Para pemimpin Palestina menginginkan ketiga wilayah tersebut sebagai negara masa depan. Sekitar 3 juta warga Palestina dan lebih dari 500.000 pemukim Israel saat ini tinggal di Tepi Barat.
Aneksasi Tepi Barat dapat membuat mustahil terciptanya negara Palestina yang layak, yang secara internasional dipandang sebagai cara paling realistis untuk menyelesaikan konflik Israel-Palestina.
Tahun lalu, parlemen Israel menyetujui mosi simbolis serupa yang menyatakan penolakan terhadap pembentukan negara Palestina.

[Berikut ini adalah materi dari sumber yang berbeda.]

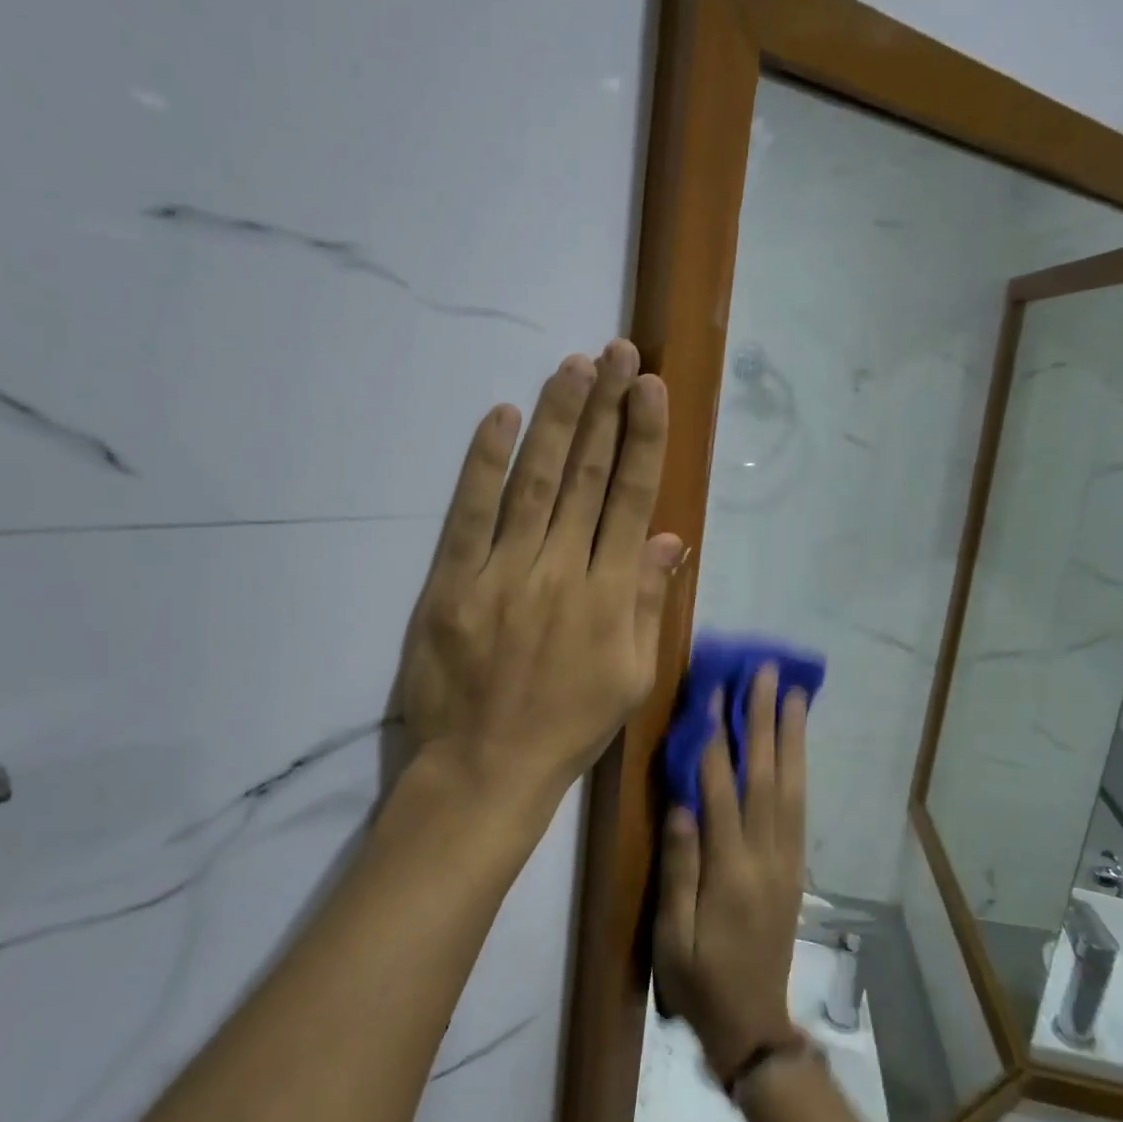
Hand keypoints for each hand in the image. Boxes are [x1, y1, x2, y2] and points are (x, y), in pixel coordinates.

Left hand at [398, 340, 682, 831]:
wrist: (486, 767)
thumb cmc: (567, 727)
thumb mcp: (631, 677)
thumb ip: (649, 603)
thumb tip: (670, 538)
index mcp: (610, 596)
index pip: (630, 500)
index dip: (642, 440)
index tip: (652, 390)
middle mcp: (561, 571)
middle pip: (587, 476)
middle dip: (606, 409)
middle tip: (618, 354)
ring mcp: (503, 572)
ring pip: (535, 481)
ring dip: (555, 419)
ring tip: (573, 366)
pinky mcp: (453, 581)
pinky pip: (470, 512)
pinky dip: (485, 463)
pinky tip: (501, 417)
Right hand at [653, 665, 809, 1080]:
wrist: (752, 1024)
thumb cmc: (699, 979)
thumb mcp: (671, 935)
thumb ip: (679, 868)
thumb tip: (680, 804)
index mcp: (730, 872)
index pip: (722, 791)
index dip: (717, 738)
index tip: (715, 692)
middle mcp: (765, 857)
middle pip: (765, 777)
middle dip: (764, 720)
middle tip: (766, 674)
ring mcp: (786, 860)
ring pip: (791, 787)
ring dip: (791, 737)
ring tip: (793, 695)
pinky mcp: (795, 867)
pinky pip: (800, 808)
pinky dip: (799, 768)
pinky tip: (796, 745)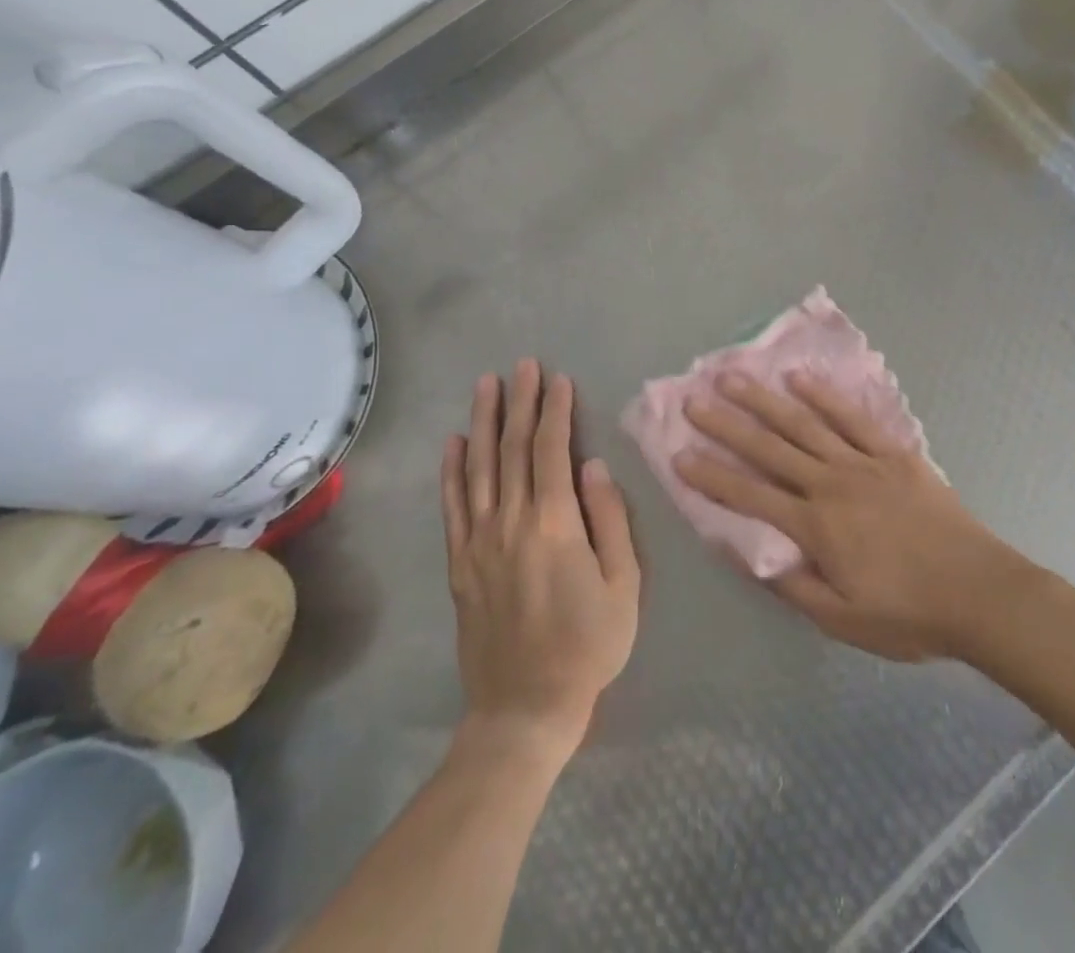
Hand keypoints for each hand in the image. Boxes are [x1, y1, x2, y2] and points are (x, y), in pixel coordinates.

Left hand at [443, 361, 639, 758]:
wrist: (524, 709)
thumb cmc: (588, 645)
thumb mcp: (623, 584)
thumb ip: (610, 519)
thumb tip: (592, 466)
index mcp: (554, 524)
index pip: (551, 451)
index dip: (555, 411)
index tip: (559, 379)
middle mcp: (510, 522)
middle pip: (513, 449)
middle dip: (520, 402)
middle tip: (523, 365)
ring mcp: (478, 542)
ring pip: (479, 468)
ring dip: (483, 422)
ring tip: (486, 385)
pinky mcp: (460, 564)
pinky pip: (452, 506)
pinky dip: (451, 470)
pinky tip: (454, 442)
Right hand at [677, 372, 1031, 661]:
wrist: (978, 592)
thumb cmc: (908, 614)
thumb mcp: (842, 620)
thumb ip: (792, 585)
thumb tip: (746, 554)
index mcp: (815, 526)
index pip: (750, 496)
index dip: (712, 476)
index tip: (679, 454)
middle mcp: (831, 484)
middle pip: (770, 448)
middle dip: (727, 424)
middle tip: (694, 400)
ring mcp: (863, 462)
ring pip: (804, 423)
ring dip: (765, 399)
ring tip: (733, 376)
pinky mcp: (893, 452)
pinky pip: (852, 417)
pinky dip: (824, 395)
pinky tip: (800, 378)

Hussein al-Sheikh, Wakil Presiden Otoritas Palestina Mahmoud Abbas, mengatakan mosi tersebut merupakan "serangan langsung terhadap hak-hak rakyat Palestina", yang "merusak prospek perdamaian, stabilitas, dan solusi dua negara".
"Tindakan sepihak Israel ini secara terang-terangan melanggar hukum internasional dan konsensus internasional yang sedang berlangsung mengenai status wilayah Palestina, termasuk Tepi Barat," tulisnya dalam sebuah unggahan di X.
Kementerian Luar Negeri dan Ekspatriat Palestina mengatakan dalam sebuah pernyataan bahwa mereka dengan tegas menolak setiap mosi aneksasi.
Kementerian menekankan bahwa "tindakan kolonial" tersebut memperkuat sistem apartheid di Tepi Barat dan mencerminkan "pengabaian terang-terangan" terhadap banyak resolusi Perserikatan Bangsa-Bangsa dan pendapat penasihat Mahkamah Internasional (ICJ), yang dikeluarkan pada Juli 2024.
Pernyataan tersebut, yang disiarkan oleh kantor berita resmi Palestina, Wafa, juga memperingatkan bahwa tindakan tersebut sengaja merusak prospek penerapan solusi dua negara.